## Work request
Retype each line of the data below exactly, beginning with the first and ending with the one that contains "G04 #@! TF.FilePolarity,Negative*". Pictures do not belong in the copy.

## Material shown

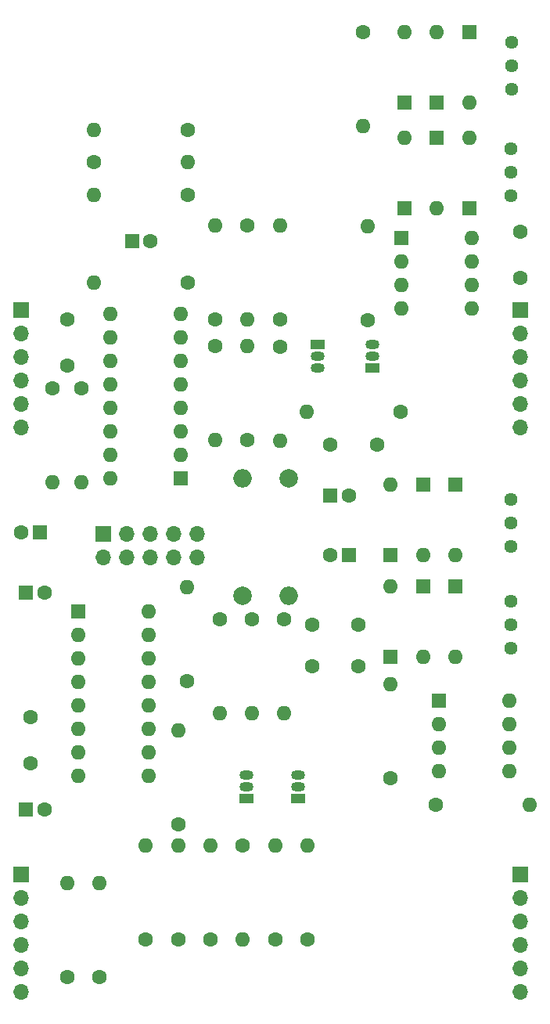
<source format=gts>
G04 #@! TF.GenerationSoftware,KiCad,Pcbnew,(6.0.0)*
G04 #@! TF.CreationDate,2022-04-04T19:52:15+01:00*
G04 #@! TF.ProjectId,MS20-VCF,4d533230-2d56-4434-962e-6b696361645f,rev?*
G04 #@! TF.SameCoordinates,Original*
G04 #@! TF.FileFunction,Soldermask,Top*
G04 #@! TF.FilePolarity,Negative*
%FSLAX46Y46*%
G04 Gerber Fmt 4.6, Leading zero omitted, Abs format (unit mm)*
G04 Created by KiCad (PCBNEW (6.0.0)) date 2022-04-04 19:52:15*
%MOMM*%
%LPD*%
G01*
G04 APERTURE LIST*
%ADD10C,1.600000*%
%ADD11R,1.600000X1.600000*%
%ADD12O,1.600000X1.600000*%
%ADD13R,1.700000X1.700000*%
%ADD14O,1.700000X1.700000*%
%ADD15R,1.500000X1.050000*%
%ADD16O,1.500000X1.050000*%
%ADD17C,2.000000*%
%ADD18O,2.000000X2.000000*%
%ADD19C,1.440000*%
G04 APERTURE END LIST*
D10*
X87000000Y-60500000D03*
X87000000Y-65500000D03*
X69500000Y-107500000D03*
X64500000Y-107500000D03*
X34000000Y-113000000D03*
X34000000Y-118000000D03*
D11*
X81500000Y-38880000D03*
D12*
X81500000Y-46500000D03*
D11*
X81500000Y-58000000D03*
D12*
X81500000Y-50380000D03*
D11*
X78000000Y-46500000D03*
D12*
X78000000Y-38880000D03*
D11*
X78000000Y-50380000D03*
D12*
X78000000Y-58000000D03*
D11*
X74500000Y-46500000D03*
D12*
X74500000Y-38880000D03*
D11*
X74500000Y-58000000D03*
D12*
X74500000Y-50380000D03*
D13*
X87000000Y-69000000D03*
D14*
X87000000Y-71540000D03*
X87000000Y-74080000D03*
X87000000Y-76620000D03*
X87000000Y-79160000D03*
X87000000Y-81700000D03*
D13*
X33000000Y-130000000D03*
D14*
X33000000Y-132540000D03*
X33000000Y-135080000D03*
X33000000Y-137620000D03*
X33000000Y-140160000D03*
X33000000Y-142700000D03*
D15*
X71000000Y-75270000D03*
D16*
X71000000Y-74000000D03*
X71000000Y-72730000D03*
D15*
X65140000Y-72730000D03*
D16*
X65140000Y-74000000D03*
X65140000Y-75270000D03*
D15*
X57360000Y-121770000D03*
D16*
X57360000Y-120500000D03*
X57360000Y-119230000D03*
D10*
X57500000Y-59840000D03*
D12*
X57500000Y-70000000D03*
D10*
X36400000Y-77420000D03*
D12*
X36400000Y-87580000D03*
D10*
X54000000Y-72840000D03*
D12*
X54000000Y-83000000D03*
D10*
X54000000Y-70000000D03*
D12*
X54000000Y-59840000D03*
D10*
X61000000Y-70000000D03*
D12*
X61000000Y-59840000D03*
D10*
X74080000Y-80000000D03*
D12*
X63920000Y-80000000D03*
D10*
X51080000Y-66000000D03*
D12*
X40920000Y-66000000D03*
D10*
X51080000Y-49500000D03*
D12*
X40920000Y-49500000D03*
D10*
X51080000Y-56500000D03*
D12*
X40920000Y-56500000D03*
D10*
X40920000Y-53000000D03*
D12*
X51080000Y-53000000D03*
D10*
X70000000Y-38920000D03*
D12*
X70000000Y-49080000D03*
D10*
X60500000Y-137080000D03*
D12*
X60500000Y-126920000D03*
D10*
X51000000Y-109080000D03*
D12*
X51000000Y-98920000D03*
D10*
X57000000Y-126920000D03*
D12*
X57000000Y-137080000D03*
D10*
X58000000Y-102420000D03*
D12*
X58000000Y-112580000D03*
D10*
X77920000Y-122500000D03*
D12*
X88080000Y-122500000D03*
D10*
X64000000Y-137080000D03*
D12*
X64000000Y-126920000D03*
D10*
X54500000Y-102420000D03*
D12*
X54500000Y-112580000D03*
D10*
X53500000Y-137080000D03*
D12*
X53500000Y-126920000D03*
D10*
X46500000Y-137080000D03*
D12*
X46500000Y-126920000D03*
D10*
X50000000Y-137080000D03*
D12*
X50000000Y-126920000D03*
D10*
X50000000Y-124580000D03*
D12*
X50000000Y-114420000D03*
D10*
X61500000Y-102420000D03*
D12*
X61500000Y-112580000D03*
D10*
X73000000Y-119580000D03*
D12*
X73000000Y-109420000D03*
D11*
X39200000Y-101600000D03*
D12*
X39200000Y-104140000D03*
X39200000Y-106680000D03*
X39200000Y-109220000D03*
X39200000Y-111760000D03*
X39200000Y-114300000D03*
X39200000Y-116840000D03*
X39200000Y-119380000D03*
X46820000Y-119380000D03*
X46820000Y-116840000D03*
X46820000Y-114300000D03*
X46820000Y-111760000D03*
X46820000Y-109220000D03*
X46820000Y-106680000D03*
X46820000Y-104140000D03*
X46820000Y-101600000D03*
D11*
X78200000Y-111200000D03*
D12*
X78200000Y-113740000D03*
X78200000Y-116280000D03*
X78200000Y-118820000D03*
X85820000Y-118820000D03*
X85820000Y-116280000D03*
X85820000Y-113740000D03*
X85820000Y-111200000D03*
D13*
X87000000Y-130000000D03*
D14*
X87000000Y-132540000D03*
X87000000Y-135080000D03*
X87000000Y-137620000D03*
X87000000Y-140160000D03*
X87000000Y-142700000D03*
D10*
X70500000Y-70080000D03*
D12*
X70500000Y-59920000D03*
D11*
X74200000Y-61200000D03*
D12*
X74200000Y-63740000D03*
X74200000Y-66280000D03*
X74200000Y-68820000D03*
X81820000Y-68820000D03*
X81820000Y-66280000D03*
X81820000Y-63740000D03*
X81820000Y-61200000D03*
D15*
X63000000Y-121770000D03*
D16*
X63000000Y-120500000D03*
X63000000Y-119230000D03*
D10*
X64500000Y-103000000D03*
X69500000Y-103000000D03*
D11*
X73000000Y-95500000D03*
D12*
X73000000Y-87880000D03*
D11*
X76500000Y-87880000D03*
D12*
X76500000Y-95500000D03*
D11*
X80000000Y-87880000D03*
D12*
X80000000Y-95500000D03*
D11*
X76500000Y-98880000D03*
D12*
X76500000Y-106500000D03*
D11*
X73000000Y-106500000D03*
D12*
X73000000Y-98880000D03*
D11*
X80000000Y-98880000D03*
D12*
X80000000Y-106500000D03*
D10*
X66500000Y-83500000D03*
X71500000Y-83500000D03*
X39500000Y-77420000D03*
D12*
X39500000Y-87580000D03*
D10*
X57500000Y-83000000D03*
D12*
X57500000Y-72840000D03*
D10*
X61000000Y-72920000D03*
D12*
X61000000Y-83080000D03*
D11*
X50300000Y-87200000D03*
D12*
X50300000Y-84660000D03*
X50300000Y-82120000D03*
X50300000Y-79580000D03*
X50300000Y-77040000D03*
X50300000Y-74500000D03*
X50300000Y-71960000D03*
X50300000Y-69420000D03*
X42680000Y-69420000D03*
X42680000Y-71960000D03*
X42680000Y-74500000D03*
X42680000Y-77040000D03*
X42680000Y-79580000D03*
X42680000Y-82120000D03*
X42680000Y-84660000D03*
X42680000Y-87200000D03*
D13*
X33000000Y-69000000D03*
D14*
X33000000Y-71540000D03*
X33000000Y-74080000D03*
X33000000Y-76620000D03*
X33000000Y-79160000D03*
X33000000Y-81700000D03*
D10*
X38000000Y-70000000D03*
X38000000Y-75000000D03*
X38000000Y-141080000D03*
D12*
X38000000Y-130920000D03*
D10*
X41500000Y-141080000D03*
D12*
X41500000Y-130920000D03*
D11*
X66500000Y-89000000D03*
D10*
X68500000Y-89000000D03*
D11*
X68455113Y-95500000D03*
D10*
X66455113Y-95500000D03*
D11*
X45000000Y-61500000D03*
D10*
X47000000Y-61500000D03*
D17*
X57000000Y-99850000D03*
D18*
X57000000Y-87150000D03*
D13*
X41925000Y-93225000D03*
D14*
X41925000Y-95765000D03*
X44465000Y-93225000D03*
X44465000Y-95765000D03*
X47005000Y-93225000D03*
X47005000Y-95765000D03*
X49545000Y-93225000D03*
X49545000Y-95765000D03*
X52085000Y-93225000D03*
X52085000Y-95765000D03*
D19*
X86080000Y-45080000D03*
X86080000Y-42540000D03*
X86080000Y-40000000D03*
X86000000Y-56580000D03*
X86000000Y-54040000D03*
X86000000Y-51500000D03*
D11*
X33544888Y-123000000D03*
D10*
X35544888Y-123000000D03*
D17*
X62000000Y-87150000D03*
D18*
X62000000Y-99850000D03*
D19*
X86000000Y-100500000D03*
X86000000Y-103040000D03*
X86000000Y-105580000D03*
X86000000Y-89500000D03*
X86000000Y-92040000D03*
X86000000Y-94580000D03*
D11*
X33544888Y-99500000D03*
D10*
X35544888Y-99500000D03*
D11*
X35044888Y-93000000D03*
D10*
X33044888Y-93000000D03*
M02*

</source>
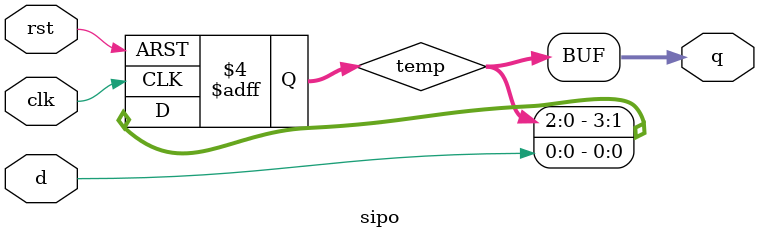
<source format=v>
module sipo(clk,rst,d,q);
  
  input clk,rst,d;
  output [3:0] q;
  reg[3:0] temp;
  
  always@(posedge clk,posedge rst) begin
    if(rst == 1)
     temp <= 4'b0000;
   else begin
   temp <= temp << 1;
     temp[0] <= d;
   end
end
assign q = temp;
endmodule

</source>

## Result of the task
<source format=gts>
G04 #@! TF.GenerationSoftware,KiCad,Pcbnew,(6.0.0)*
G04 #@! TF.CreationDate,2022-04-04T19:52:15+01:00*
G04 #@! TF.ProjectId,MS20-VCF,4d533230-2d56-4434-962e-6b696361645f,rev?*
G04 #@! TF.SameCoordinates,Original*
G04 #@! TF.FileFunction,Soldermask,Top*
G04 #@! TF.FilePolarity,Negative*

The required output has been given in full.